Given is this operation
$\left((\mathbb{1}-\hat{r}\hat{r})\cdot \nabla\right) \cdot v(r) = \left(\nabla-\hat{r} (\hat{r} \cdot \nabla)\right) \cdot v(r)$,
where
$r=(x,y,z) \in \mathbb{R}^3$, $\hat{r}$ is a unitvector, with $|\hat{r}|=1$,
$\nabla=(\partial_x, \partial_y, \partial_z)$ is the nabla operator, and
$v(r): \mathbb{R}^3 \rightarrow \mathbb{R}^3$, a vector field.
Surface gradient
$(\mathbb{1}-\hat{r}\hat{r})\cdot \nabla$ is also called the surface gradient, where the operator $(\mathbb{1}-\hat{r}\hat{r})\cdot a$ gives the perpendicular component of the vector $a$ with respect to the vector $\hat{r}$.
Questions
Now I have to questions:
- What does this actually calculate?
- Can this be parameterised on the unit sphere surface (for example in terms of spherical coordinates)?

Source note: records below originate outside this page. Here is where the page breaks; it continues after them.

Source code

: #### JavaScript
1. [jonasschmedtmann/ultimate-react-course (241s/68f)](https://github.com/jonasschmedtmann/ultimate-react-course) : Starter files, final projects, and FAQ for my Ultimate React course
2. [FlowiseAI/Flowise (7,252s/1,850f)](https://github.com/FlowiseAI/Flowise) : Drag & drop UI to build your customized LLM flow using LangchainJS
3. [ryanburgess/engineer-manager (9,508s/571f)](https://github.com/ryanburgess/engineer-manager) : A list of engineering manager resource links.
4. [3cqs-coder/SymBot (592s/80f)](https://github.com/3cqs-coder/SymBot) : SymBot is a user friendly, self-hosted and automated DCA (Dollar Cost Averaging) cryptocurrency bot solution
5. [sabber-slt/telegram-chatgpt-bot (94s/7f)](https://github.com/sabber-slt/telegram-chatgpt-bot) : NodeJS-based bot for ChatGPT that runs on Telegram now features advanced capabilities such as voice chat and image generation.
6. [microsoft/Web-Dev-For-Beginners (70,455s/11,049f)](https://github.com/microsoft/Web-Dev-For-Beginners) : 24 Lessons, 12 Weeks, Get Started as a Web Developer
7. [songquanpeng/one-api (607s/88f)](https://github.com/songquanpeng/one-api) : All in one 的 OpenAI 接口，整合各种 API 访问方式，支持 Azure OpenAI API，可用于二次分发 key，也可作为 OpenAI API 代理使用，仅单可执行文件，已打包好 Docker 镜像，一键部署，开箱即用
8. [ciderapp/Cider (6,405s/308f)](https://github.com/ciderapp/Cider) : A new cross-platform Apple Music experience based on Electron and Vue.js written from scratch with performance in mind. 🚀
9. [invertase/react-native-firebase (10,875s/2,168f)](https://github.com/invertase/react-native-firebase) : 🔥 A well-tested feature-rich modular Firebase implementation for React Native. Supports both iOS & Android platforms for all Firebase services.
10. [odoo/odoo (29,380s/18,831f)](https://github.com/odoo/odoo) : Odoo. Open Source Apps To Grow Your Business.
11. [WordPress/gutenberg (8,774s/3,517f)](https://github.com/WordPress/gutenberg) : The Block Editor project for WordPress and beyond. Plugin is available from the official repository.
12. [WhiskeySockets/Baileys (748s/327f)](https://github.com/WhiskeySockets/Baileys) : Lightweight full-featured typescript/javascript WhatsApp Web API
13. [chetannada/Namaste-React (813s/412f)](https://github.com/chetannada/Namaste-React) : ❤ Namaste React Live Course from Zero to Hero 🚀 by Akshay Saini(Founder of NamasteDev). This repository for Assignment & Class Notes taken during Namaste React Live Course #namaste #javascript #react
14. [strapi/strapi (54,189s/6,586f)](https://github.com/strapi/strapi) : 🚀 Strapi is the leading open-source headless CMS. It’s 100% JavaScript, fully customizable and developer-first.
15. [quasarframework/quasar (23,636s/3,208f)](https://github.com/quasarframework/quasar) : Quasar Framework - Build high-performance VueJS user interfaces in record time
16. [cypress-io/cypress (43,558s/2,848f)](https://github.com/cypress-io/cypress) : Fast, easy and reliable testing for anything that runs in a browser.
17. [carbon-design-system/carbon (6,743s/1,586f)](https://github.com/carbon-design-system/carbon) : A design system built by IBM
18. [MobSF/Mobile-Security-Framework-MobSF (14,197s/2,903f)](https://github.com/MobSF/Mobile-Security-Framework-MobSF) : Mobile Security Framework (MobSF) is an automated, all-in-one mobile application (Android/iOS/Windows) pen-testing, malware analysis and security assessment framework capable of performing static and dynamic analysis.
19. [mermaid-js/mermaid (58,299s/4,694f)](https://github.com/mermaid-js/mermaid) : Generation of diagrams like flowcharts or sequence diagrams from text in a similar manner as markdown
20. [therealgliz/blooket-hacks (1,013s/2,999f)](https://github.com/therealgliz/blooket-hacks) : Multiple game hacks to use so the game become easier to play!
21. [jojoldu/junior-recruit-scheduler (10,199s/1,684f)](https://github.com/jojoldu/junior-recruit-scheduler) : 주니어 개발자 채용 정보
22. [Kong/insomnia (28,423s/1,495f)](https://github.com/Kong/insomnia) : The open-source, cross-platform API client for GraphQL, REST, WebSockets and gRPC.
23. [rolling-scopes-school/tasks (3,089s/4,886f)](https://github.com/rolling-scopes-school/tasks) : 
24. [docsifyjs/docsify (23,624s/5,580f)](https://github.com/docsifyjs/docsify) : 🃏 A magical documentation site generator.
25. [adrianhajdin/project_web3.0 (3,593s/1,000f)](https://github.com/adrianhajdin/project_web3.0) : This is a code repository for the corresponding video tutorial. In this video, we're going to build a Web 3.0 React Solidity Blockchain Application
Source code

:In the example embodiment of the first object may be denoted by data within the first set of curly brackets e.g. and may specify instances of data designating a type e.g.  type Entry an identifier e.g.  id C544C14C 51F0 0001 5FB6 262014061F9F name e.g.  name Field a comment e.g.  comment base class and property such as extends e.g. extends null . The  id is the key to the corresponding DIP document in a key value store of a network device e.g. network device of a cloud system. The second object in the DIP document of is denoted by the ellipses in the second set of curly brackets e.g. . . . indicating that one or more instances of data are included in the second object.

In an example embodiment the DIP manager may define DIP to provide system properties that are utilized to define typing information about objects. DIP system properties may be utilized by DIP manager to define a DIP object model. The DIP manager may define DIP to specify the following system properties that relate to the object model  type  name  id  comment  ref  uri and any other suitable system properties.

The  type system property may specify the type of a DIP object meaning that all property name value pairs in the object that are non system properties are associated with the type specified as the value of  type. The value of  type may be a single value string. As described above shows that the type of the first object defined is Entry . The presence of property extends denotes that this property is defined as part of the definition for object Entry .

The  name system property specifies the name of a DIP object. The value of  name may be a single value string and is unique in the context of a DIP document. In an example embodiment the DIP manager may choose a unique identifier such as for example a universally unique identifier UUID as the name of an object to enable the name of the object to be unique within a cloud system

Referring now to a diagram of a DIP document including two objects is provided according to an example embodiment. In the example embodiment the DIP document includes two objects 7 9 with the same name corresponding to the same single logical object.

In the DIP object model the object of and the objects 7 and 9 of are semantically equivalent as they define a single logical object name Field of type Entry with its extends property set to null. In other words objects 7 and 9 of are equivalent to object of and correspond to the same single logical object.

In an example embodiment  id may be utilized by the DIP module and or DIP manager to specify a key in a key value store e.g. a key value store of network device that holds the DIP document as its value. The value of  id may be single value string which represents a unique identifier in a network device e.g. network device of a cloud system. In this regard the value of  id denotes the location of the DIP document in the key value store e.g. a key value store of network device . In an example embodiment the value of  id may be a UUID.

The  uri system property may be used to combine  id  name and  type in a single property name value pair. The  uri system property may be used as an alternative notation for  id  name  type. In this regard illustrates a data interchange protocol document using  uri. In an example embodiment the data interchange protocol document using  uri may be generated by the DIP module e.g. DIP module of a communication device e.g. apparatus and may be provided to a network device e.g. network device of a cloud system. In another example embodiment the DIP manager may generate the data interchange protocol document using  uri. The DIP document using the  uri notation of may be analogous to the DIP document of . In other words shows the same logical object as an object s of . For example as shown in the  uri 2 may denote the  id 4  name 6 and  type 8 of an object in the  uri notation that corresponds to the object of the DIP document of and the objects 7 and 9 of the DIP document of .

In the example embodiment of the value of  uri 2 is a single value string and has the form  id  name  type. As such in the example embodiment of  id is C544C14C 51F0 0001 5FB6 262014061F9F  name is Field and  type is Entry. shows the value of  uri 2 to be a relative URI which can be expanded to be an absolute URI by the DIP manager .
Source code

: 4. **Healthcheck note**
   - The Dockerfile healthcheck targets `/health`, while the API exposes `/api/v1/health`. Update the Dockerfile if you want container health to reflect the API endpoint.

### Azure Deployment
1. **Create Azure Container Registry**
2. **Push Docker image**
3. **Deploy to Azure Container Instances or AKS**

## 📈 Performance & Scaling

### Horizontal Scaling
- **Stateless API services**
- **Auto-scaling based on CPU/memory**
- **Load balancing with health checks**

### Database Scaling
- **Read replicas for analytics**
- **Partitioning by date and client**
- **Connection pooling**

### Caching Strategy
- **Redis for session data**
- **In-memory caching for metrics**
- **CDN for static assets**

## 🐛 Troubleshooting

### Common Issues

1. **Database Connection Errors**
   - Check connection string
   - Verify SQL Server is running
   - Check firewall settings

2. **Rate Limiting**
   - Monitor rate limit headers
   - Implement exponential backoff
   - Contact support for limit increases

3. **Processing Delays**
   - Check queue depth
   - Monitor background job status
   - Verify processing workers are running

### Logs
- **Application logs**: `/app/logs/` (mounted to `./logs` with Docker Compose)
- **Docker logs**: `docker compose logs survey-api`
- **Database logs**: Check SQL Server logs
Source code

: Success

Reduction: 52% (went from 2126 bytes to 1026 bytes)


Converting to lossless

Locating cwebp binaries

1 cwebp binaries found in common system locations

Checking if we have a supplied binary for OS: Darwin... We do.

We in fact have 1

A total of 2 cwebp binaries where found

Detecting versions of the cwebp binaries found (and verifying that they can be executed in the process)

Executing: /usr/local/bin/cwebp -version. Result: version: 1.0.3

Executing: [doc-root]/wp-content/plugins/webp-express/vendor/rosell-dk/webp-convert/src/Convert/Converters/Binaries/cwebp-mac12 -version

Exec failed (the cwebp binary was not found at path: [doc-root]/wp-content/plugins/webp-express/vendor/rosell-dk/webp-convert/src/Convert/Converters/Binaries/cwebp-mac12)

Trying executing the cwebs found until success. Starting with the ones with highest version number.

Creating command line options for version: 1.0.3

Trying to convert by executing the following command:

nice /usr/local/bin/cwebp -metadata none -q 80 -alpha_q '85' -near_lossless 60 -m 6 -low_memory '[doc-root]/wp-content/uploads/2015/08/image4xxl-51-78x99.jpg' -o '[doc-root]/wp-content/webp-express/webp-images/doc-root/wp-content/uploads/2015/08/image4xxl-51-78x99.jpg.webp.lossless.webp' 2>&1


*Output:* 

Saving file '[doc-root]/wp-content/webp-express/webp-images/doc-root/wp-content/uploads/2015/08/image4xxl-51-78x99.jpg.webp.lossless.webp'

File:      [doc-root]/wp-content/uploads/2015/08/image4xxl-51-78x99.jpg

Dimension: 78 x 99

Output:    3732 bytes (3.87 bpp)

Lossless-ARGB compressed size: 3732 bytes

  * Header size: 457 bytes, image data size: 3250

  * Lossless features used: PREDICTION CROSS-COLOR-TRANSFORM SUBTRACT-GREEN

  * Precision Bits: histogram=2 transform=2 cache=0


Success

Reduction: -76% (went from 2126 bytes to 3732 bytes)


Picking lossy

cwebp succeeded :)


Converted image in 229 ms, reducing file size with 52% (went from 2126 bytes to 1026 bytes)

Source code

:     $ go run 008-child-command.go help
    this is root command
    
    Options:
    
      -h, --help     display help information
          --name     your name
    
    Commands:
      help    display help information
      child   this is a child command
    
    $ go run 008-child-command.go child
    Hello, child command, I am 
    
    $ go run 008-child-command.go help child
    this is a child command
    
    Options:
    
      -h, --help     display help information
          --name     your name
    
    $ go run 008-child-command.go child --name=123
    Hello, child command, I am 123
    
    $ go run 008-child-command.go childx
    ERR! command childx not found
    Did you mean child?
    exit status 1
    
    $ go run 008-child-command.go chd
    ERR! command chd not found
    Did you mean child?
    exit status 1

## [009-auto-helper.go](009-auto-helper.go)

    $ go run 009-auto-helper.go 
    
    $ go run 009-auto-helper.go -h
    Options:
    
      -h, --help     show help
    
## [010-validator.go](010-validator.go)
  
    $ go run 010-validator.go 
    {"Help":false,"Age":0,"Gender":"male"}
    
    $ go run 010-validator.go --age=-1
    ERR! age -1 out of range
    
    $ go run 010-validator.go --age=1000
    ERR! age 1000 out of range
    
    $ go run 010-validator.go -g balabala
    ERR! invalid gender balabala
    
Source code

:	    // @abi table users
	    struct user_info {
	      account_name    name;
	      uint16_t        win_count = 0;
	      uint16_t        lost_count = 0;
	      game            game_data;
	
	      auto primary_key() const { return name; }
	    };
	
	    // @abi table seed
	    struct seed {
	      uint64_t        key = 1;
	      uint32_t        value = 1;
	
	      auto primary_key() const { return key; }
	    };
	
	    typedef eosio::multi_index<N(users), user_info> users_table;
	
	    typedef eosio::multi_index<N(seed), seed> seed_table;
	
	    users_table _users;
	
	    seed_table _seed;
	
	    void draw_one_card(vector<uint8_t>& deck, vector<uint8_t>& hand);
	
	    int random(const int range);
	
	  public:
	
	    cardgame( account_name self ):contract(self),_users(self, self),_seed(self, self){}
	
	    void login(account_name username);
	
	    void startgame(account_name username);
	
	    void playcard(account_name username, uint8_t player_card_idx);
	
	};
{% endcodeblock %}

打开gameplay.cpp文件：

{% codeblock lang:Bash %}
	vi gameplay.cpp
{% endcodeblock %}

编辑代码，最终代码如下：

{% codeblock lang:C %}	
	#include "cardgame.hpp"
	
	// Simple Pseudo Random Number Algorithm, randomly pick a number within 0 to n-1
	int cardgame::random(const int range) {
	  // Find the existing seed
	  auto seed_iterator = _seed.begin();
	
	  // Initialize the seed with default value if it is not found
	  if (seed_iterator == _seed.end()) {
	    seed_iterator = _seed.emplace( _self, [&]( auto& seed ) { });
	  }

Can you say, it calculates the divergence part on the surface of the sphere? And since it is projected onto the surface, I'd somehow expect, that it should be parameterisable with two angles (spherical coordinates). But at the moment, I'm not sure how to proceed.
Thanks in advance.
For the second part of the question, this can be easily solved by writing the nabla operator in terms of spherical coordinates (as JacobCheverie suggested),
$\nabla = \hat{e}_r \partial_r + \hat{e}_\theta \frac{1}{r} \partial_\theta + \hat{e}_\phi \frac{1}{r \sin(\theta)} \partial_\phi$.
Combined with the unit vector in spherical coordinates $\hat{r}=\hat{e}_r=(\sin(\theta) \cos(\phi), \sin(\theta) \sin(\phi), \cos(\theta))$, this gives the answer with respect to the parametrisation.